L'analyse juridique du Conseil de la concurrence

Si, pour le Conseil de la concurrence, le monopole de distribution des livrets A et bleu ne peut être qualifié d'abus de position dominante, en revanche, il constitue une restriction de concurrence injustifiée par des considérations d'intérêt général.

Le monopole ne constitue pas un abus de position dominante

Pour le Conseil, même si aucun autre produit d'épargne n'offre autant d'avantages que le livret A, certains produits lui sont substituables (CODEVI, livrets jeunes, LEP... ). Si bien qu'il ne constitue pas un marché financier spécifique, mais un segment d'un marché plus vaste qui est celui des livrets d'épargne administrée.

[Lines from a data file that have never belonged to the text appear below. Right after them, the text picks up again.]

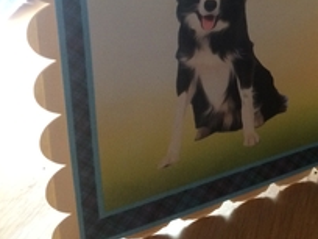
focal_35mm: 64
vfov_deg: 22.2
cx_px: 340
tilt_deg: -17.6
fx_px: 588
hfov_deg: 27.9
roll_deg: -0.5
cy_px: 12
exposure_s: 1/33
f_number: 2.2
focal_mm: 4.15
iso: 250
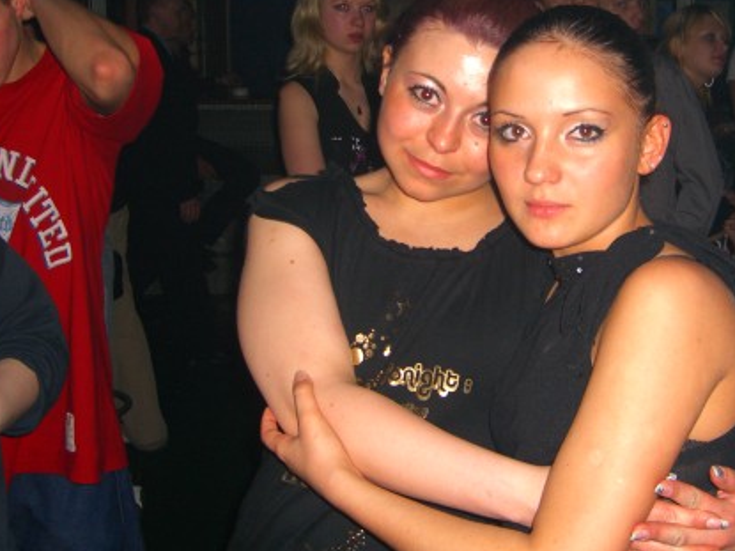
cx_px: 448
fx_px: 1167
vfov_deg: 26.4
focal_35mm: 55
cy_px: 184
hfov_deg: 34.8
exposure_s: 1/60
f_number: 2.8
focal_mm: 7.9
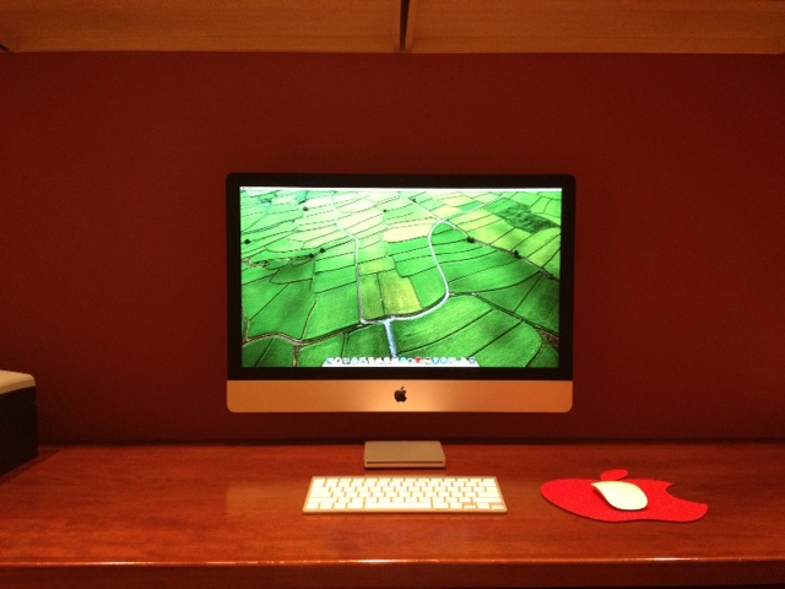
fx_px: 794
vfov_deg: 40.7
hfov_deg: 52.6
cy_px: 294
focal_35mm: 35
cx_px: 392
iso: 320
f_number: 2.4
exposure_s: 1/20
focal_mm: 4.28
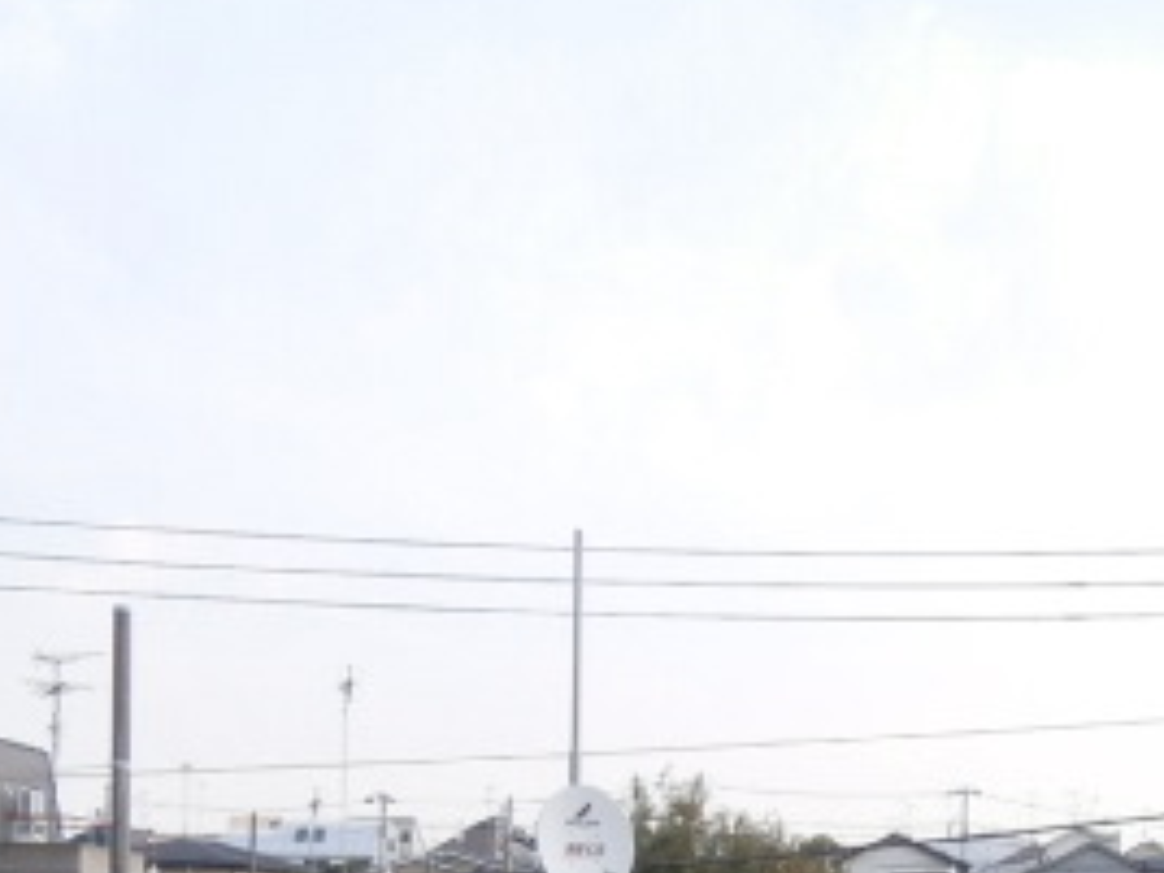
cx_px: 929
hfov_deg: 30.4
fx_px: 2085
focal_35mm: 62
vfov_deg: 22.6
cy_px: 908
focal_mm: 4.7
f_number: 2.8
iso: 80
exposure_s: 1/800
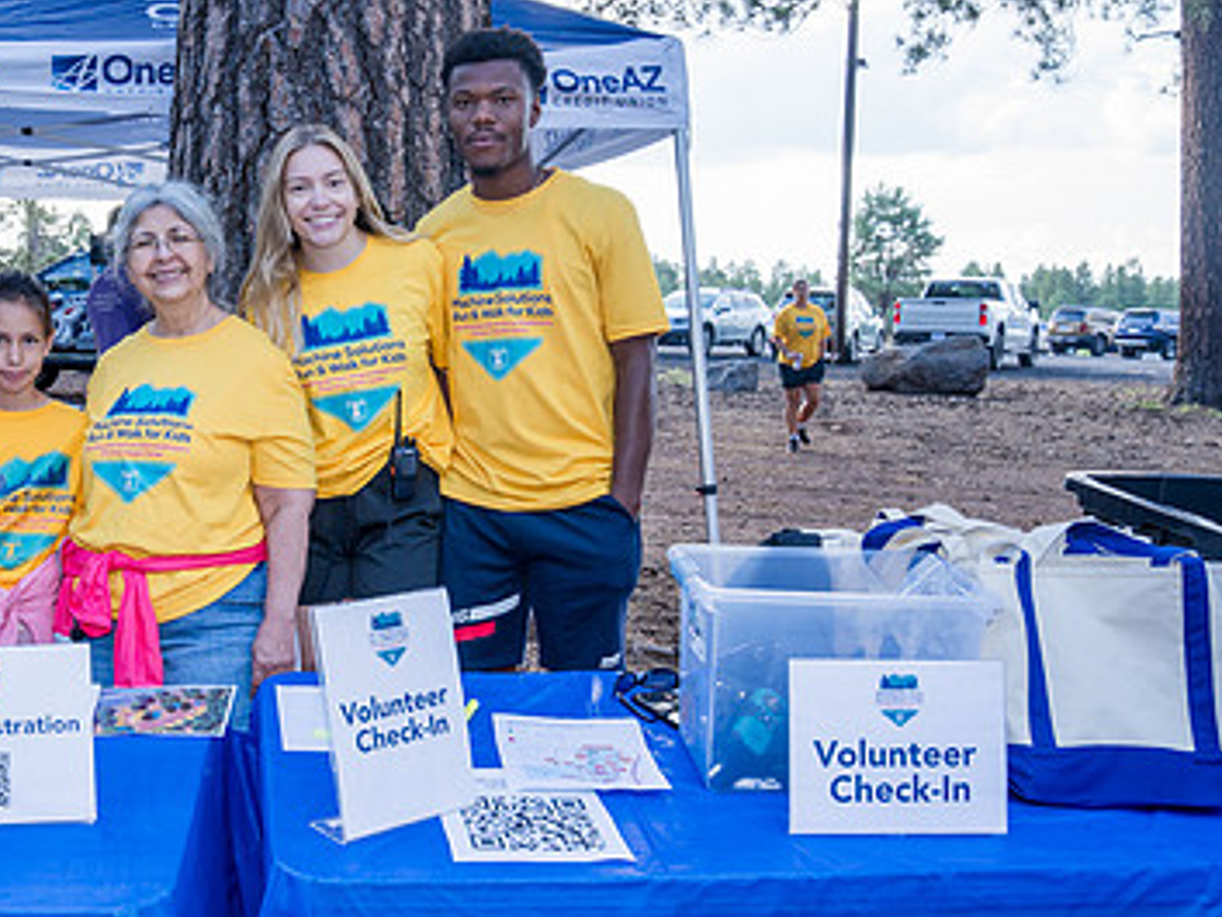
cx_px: 294
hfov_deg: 47.0
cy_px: 503
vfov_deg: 37.7
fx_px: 1342
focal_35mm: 38
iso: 320
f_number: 5
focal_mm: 24
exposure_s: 1/200
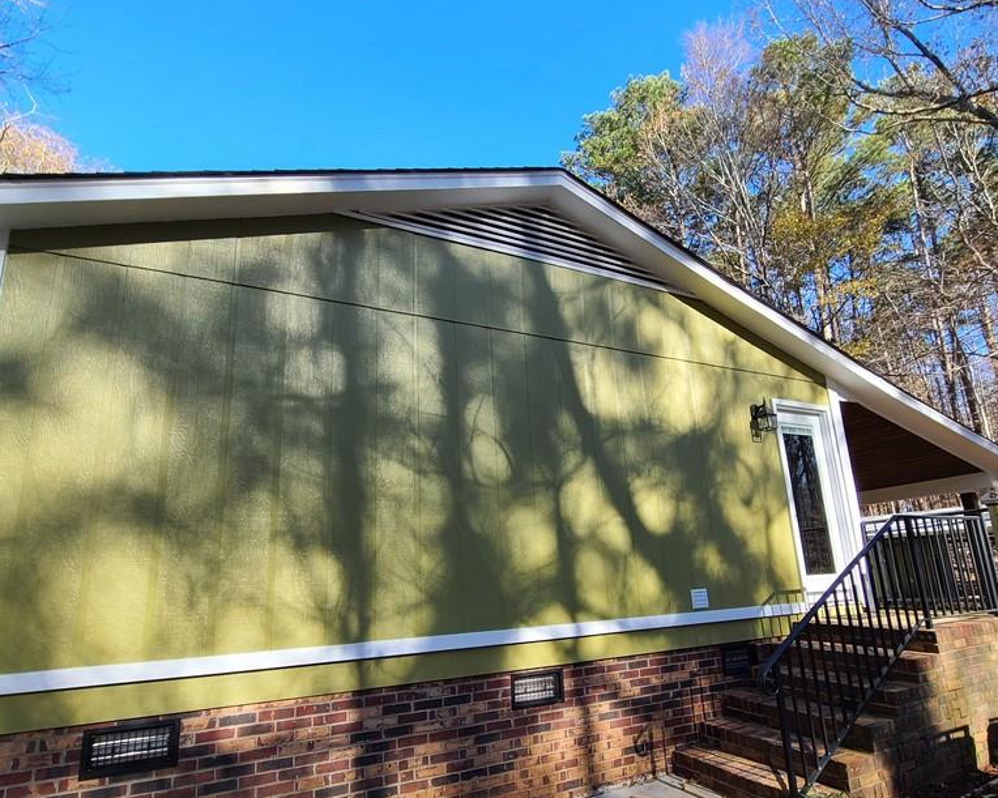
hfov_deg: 89.6
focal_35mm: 17
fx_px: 502
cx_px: 500
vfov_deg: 76.5
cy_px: 456
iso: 50
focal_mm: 2.2
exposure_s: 1/353
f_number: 2.2
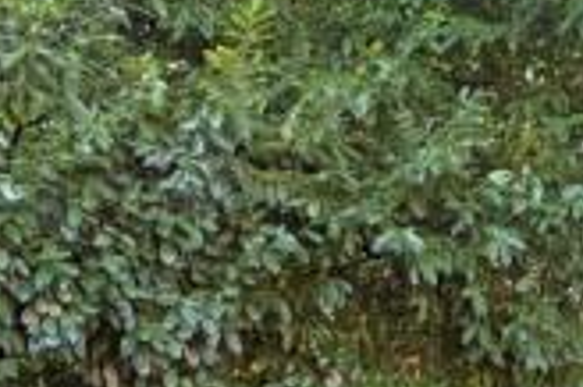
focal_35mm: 96
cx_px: 322
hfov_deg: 21.3
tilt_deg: -2.4
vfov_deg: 13.7
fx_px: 1553
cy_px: 492
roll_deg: +0.5
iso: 200
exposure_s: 1/60
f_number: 1.6
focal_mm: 5.96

Sur ce marché, les caisses d'épargne, avec 38 % de parts de marchés, ne détiennent pas une position dominante. D'une part, parce le deuxième opérateur - La Poste - détient aussi une part importante (24 %). D'autre part, parce les autres établissements qui ne distribuent pas le livret A sont en progression, alors que la collecte du livret A a tendance à diminuer.

A supposer même que les caisses d'épargne détiennent une position dominante sur le marché des livrets d'épargne administrée, des pratiques abusives sont difficilement envisageables, puisque les conditions d'ouverture, de rémunération et de plafonnement des livrets sont fixés par les pouvoirs publics.

En revanche, le Conseil n'exclut pas que les résultats éventuels dégagés par la gestion du livret A soient utilisés pour subventionner les ventes de produits sur d'autres marchés. Mais s'il est vrai que le livret A constitue un produit d'appel plaçant les établissements qui le distribuent en situation privilégiée, d'autres produits ou services qui sont distribués librement peuvent aussi comporter de tels effets.

Il suit de ce qui précède que le monopole des caisses d'épargne ne constitue pas un abus de position dominante.

Le monopole constitue une restriction de concurrence injustifiée

Partant du postulat que ce monopole constitue une restriction de concurrence, le Conseil s'interroge sur le point de savoir si celle-ci est justifiée ou non.

Il rappelle que le droit communautaire n'interdit pas l'octroi par un État membre de droits exclusifs à des entreprises, publiques ou non, chargées de la gestion de services d'intérêt économique général, alors même que l'attribution de tels droits entraîne des restrictions à la concurrence. Mais pour que l'octroi de tels droits soit compatible avec le droit communautaire, encore faut-il que soient réunis deux éléments. Il faut en effet :

D'une part, une mission d'intérêt général assignée par un acte de puissance publique ;

D'autre part, que la restriction de concurrence soit indispensable à l'accomplissement de la mission.

Or, la distribution des livrets A et bleus est susceptible de répondre à deux missions d'intérêt général : le développement de l'épargne populaire, le financement du logement social.